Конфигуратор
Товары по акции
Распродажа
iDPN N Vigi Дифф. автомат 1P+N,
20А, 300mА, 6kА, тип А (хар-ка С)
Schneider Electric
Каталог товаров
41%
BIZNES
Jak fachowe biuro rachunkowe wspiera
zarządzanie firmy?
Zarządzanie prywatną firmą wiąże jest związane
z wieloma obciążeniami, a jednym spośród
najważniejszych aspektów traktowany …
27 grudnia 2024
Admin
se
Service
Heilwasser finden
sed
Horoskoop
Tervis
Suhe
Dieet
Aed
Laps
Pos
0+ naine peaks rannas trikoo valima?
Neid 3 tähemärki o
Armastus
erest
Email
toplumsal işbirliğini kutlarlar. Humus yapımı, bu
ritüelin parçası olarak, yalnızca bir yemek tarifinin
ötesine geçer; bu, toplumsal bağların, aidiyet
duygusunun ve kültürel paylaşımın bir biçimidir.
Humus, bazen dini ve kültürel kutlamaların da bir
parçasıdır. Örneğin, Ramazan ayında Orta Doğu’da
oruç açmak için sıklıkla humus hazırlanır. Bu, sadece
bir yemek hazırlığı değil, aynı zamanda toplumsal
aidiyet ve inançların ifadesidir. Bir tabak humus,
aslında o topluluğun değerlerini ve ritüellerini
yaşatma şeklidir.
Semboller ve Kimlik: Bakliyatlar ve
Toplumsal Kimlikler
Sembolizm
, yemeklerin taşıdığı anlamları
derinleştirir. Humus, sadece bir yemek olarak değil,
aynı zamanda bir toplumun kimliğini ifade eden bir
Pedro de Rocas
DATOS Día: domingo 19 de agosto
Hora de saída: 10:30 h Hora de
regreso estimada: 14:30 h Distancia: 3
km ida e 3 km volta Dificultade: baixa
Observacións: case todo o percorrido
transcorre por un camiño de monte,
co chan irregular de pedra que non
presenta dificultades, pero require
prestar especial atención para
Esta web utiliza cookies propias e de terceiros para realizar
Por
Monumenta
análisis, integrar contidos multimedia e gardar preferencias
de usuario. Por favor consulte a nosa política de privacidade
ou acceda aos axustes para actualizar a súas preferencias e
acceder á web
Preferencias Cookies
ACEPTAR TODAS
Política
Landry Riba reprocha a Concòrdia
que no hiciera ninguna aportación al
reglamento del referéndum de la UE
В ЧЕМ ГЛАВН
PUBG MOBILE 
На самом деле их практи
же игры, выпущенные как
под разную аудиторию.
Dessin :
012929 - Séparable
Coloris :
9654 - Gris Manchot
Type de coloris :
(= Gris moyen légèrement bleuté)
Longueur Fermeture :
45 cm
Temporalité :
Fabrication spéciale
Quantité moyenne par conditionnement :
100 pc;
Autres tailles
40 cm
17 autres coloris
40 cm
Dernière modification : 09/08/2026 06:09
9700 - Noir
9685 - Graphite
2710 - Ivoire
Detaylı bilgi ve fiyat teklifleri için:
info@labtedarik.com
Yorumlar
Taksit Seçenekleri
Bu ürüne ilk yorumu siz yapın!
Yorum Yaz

_ACTIVITY_:
Can you write out every line of the listing above, character for character, with nothing changed or left out?

_EXPECTED ANSWER_:
Конфигуратор
Товары по акции
Распродажа
iDPN N Vigi Дифф. автомат 1P+N,
20А, 300mА, 6kА, тип А (хар-ка С)
Schneider Electric
Каталог товаров
41%
BIZNES
Jak fachowe biuro rachunkowe wspiera
zarządzanie firmy?
Zarządzanie prywatną firmą wiąże jest związane
z wieloma obciążeniami, a jednym spośród
najważniejszych aspektów traktowany …
27 grudnia 2024
Admin
se
Service
Heilwasser finden
sed
Horoskoop
Tervis
Suhe
Dieet
Aed
Laps
Pos
0+ naine peaks rannas trikoo valima?
Neid 3 tähemärki o
Armastus
erest
Email
toplumsal işbirliğini kutlarlar. Humus yapımı, bu
ritüelin parçası olarak, yalnızca bir yemek tarifinin
ötesine geçer; bu, toplumsal bağların, aidiyet
duygusunun ve kültürel paylaşımın bir biçimidir.
Humus, bazen dini ve kültürel kutlamaların da bir
parçasıdır. Örneğin, Ramazan ayında Orta Doğu’da
oruç açmak için sıklıkla humus hazırlanır. Bu, sadece
bir yemek hazırlığı değil, aynı zamanda toplumsal
aidiyet ve inançların ifadesidir. Bir tabak humus,
aslında o topluluğun değerlerini ve ritüellerini
yaşatma şeklidir.
Semboller ve Kimlik: Bakliyatlar ve
Toplumsal Kimlikler
Sembolizm
, yemeklerin taşıdığı anlamları
derinleştirir. Humus, sadece bir yemek olarak değil,
aynı zamanda bir toplumun kimliğini ifade eden bir
Pedro de Rocas
DATOS Día: domingo 19 de agosto
Hora de saída: 10:30 h Hora de
regreso estimada: 14:30 h Distancia: 3
km ida e 3 km volta Dificultade: baixa
Observacións: case todo o percorrido
transcorre por un camiño de monte,
co chan irregular de pedra que non
presenta dificultades, pero require
prestar especial atención para
Esta web utiliza cookies propias e de terceiros para realizar
Por
Monumenta
análisis, integrar contidos multimedia e gardar preferencias
de usuario. Por favor consulte a nosa política de privacidade
ou acceda aos axustes para actualizar a súas preferencias e
acceder á web
Preferencias Cookies
ACEPTAR TODAS
Política
Landry Riba reprocha a Concòrdia
que no hiciera ninguna aportación al
reglamento del referéndum de la UE
В ЧЕМ ГЛАВН
PUBG MOBILE 
На самом деле их практи
же игры, выпущенные как
под разную аудиторию.
Dessin :
012929 - Séparable
Coloris :
9654 - Gris Manchot
Type de coloris :
(= Gris moyen légèrement bleuté)
Longueur Fermeture :
45 cm
Temporalité :
Fabrication spéciale
Quantité moyenne par conditionnement :
100 pc;
Autres tailles
40 cm
17 autres coloris
40 cm
Dernière modification : 09/08/2026 06:09
9700 - Noir
9685 - Graphite
2710 - Ivoire
Detaylı bilgi ve fiyat teklifleri için:
info@labtedarik.com
Yorumlar
Taksit Seçenekleri
Bu ürüne ilk yorumu siz yapın!
Yorum Yaz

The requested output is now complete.